The Division of Immunization sponsored a study under contract to the Ottawa-based firm of Pran-Manga and Associates regarding the new acellular pertussis vaccines. The purpose was to provide quantitative estimates of the economic benefits and costs of introducing new acellular pertussis vaccine combinations to replace previous whole-cell pertussis vaccine combinations in routine immunization schedules in Canada. The intent was to present estimates in a manner suitable for purposes of provincial and territorial policy and program planning. The analysis assumed that the five-dose schedule for pertussis would continue to be used. Analysis of multiple versus single injections (assuming no additional visits were included) was done based on trivalent or quadravalent products because, at the time, a penta product (i.e. with diphtheria, pertussis, tetanus, Hib and polio) was not licensed. Extra time spent for multiple injections was envisioned as well as the potential negative impact on public acceptance. The results indicated a very favourable cost-benefit ratio for introducing the new products and overall cumulated potential savings of up to $370 million by the year 2007.
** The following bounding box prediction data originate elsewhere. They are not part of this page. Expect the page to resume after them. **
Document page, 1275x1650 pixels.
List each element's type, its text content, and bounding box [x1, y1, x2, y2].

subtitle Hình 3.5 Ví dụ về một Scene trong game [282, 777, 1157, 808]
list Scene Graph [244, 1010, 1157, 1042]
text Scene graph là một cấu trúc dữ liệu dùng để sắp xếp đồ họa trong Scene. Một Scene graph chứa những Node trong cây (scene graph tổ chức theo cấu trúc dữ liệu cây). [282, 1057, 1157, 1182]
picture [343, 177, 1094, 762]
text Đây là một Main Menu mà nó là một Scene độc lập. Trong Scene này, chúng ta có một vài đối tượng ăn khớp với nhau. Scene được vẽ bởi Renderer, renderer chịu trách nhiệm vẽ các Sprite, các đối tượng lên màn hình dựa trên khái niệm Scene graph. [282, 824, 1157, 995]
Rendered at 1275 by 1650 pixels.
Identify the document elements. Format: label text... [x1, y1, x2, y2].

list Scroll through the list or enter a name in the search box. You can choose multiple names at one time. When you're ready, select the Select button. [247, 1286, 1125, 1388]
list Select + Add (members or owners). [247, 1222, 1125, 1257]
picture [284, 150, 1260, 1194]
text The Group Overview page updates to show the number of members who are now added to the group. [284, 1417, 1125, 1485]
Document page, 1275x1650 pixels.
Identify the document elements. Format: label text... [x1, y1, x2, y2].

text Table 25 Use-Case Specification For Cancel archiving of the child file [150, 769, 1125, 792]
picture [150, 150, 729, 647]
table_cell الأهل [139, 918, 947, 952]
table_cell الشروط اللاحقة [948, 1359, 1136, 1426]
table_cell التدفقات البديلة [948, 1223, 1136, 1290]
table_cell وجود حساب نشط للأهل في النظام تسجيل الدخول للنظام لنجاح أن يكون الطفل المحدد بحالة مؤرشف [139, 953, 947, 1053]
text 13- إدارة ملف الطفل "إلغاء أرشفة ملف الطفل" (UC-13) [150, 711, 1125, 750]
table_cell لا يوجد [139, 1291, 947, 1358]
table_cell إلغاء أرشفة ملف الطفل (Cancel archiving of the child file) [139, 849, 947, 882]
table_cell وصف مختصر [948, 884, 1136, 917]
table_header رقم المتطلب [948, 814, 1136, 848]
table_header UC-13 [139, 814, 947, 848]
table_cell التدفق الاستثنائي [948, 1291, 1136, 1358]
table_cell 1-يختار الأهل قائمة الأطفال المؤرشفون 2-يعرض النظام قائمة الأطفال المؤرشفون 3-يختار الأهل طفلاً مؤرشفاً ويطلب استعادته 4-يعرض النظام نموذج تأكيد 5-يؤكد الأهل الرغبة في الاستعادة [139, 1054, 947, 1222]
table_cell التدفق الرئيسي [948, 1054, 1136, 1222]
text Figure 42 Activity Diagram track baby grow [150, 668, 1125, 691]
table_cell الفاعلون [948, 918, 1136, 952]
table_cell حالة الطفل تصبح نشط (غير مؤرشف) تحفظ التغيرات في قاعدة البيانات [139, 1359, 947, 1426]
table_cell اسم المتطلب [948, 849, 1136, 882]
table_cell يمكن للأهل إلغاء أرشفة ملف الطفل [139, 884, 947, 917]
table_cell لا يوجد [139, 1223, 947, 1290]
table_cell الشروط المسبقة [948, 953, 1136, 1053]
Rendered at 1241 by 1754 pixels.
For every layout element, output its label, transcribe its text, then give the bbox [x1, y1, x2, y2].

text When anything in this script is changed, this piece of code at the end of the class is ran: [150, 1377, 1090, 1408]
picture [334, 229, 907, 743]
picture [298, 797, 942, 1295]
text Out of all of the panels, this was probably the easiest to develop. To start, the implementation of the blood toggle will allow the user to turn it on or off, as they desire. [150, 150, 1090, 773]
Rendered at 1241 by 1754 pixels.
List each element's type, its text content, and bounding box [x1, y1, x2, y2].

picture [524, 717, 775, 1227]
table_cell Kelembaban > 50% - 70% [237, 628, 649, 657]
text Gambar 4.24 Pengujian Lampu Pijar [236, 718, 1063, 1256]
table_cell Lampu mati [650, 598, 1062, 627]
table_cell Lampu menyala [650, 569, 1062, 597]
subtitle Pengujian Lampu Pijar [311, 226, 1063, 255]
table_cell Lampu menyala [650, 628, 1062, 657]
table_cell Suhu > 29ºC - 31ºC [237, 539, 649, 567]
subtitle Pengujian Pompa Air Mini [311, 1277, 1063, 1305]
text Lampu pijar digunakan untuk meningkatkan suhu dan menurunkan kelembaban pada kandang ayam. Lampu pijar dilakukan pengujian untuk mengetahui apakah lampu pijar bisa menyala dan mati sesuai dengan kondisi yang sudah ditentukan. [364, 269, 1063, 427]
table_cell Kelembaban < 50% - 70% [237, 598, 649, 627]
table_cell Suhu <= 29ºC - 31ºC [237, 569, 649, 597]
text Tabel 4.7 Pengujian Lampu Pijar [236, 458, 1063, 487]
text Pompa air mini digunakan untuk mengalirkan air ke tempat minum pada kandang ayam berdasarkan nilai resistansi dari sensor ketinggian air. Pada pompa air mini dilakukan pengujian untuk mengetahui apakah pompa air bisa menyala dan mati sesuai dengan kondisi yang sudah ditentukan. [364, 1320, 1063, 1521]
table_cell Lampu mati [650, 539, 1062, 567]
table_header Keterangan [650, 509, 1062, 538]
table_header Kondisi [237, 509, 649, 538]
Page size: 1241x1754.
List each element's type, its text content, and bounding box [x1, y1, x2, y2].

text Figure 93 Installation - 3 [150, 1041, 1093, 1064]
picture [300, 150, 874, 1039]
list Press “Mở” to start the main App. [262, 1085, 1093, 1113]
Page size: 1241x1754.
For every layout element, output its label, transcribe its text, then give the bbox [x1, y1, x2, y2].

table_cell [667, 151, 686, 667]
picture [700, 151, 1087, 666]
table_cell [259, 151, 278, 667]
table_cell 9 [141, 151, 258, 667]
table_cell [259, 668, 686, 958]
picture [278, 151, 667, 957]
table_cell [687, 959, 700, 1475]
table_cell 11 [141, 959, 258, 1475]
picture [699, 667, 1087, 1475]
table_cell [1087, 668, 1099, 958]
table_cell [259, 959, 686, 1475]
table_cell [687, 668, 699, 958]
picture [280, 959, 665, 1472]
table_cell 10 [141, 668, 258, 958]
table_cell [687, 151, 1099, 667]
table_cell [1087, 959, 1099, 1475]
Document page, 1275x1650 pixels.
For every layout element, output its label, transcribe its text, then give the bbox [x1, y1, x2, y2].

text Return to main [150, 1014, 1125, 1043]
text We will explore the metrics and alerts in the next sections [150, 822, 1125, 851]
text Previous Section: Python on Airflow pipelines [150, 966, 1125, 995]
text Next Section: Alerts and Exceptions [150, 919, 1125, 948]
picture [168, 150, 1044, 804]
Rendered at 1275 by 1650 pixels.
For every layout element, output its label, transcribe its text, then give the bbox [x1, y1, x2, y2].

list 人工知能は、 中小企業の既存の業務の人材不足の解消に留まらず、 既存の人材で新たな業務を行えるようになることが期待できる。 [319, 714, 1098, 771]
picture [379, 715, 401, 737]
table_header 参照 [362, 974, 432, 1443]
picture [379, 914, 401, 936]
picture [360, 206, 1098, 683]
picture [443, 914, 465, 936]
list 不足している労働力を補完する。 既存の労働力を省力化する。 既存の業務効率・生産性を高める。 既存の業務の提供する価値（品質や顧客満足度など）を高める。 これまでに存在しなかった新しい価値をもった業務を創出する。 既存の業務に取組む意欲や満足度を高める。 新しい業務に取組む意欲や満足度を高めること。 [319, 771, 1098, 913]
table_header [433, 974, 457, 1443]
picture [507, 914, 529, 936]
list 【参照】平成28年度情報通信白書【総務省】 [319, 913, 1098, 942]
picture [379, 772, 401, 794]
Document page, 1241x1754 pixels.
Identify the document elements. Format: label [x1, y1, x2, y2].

15.5 Invasive pneumococcal diseases

The utility and costs of an immunization program against invasive pneumococcal infections is currently being studied. The effectiveness of an immunization program using the pneumococcal polysaccharide vaccine to reduce mortality and morbidity is being evaluated in four categories of high-risk patients: residents in long-term care facilities, patients with chronic illnesses, persons ³ 65 years of age, and HIV-infected persons. Quality-adjusted years of life gained will be used to assess the program's utility. Costs for the program promotion, and supply and administration of vaccines will be estimated from a societal perspective. The principal investigator in this study is Dr. Philippe De Wals, University of Sherbrooke; the work is being conducted under a grant from the Conseil d'évaluation des technologies de la santé du Québec.  A report is expected in the near future.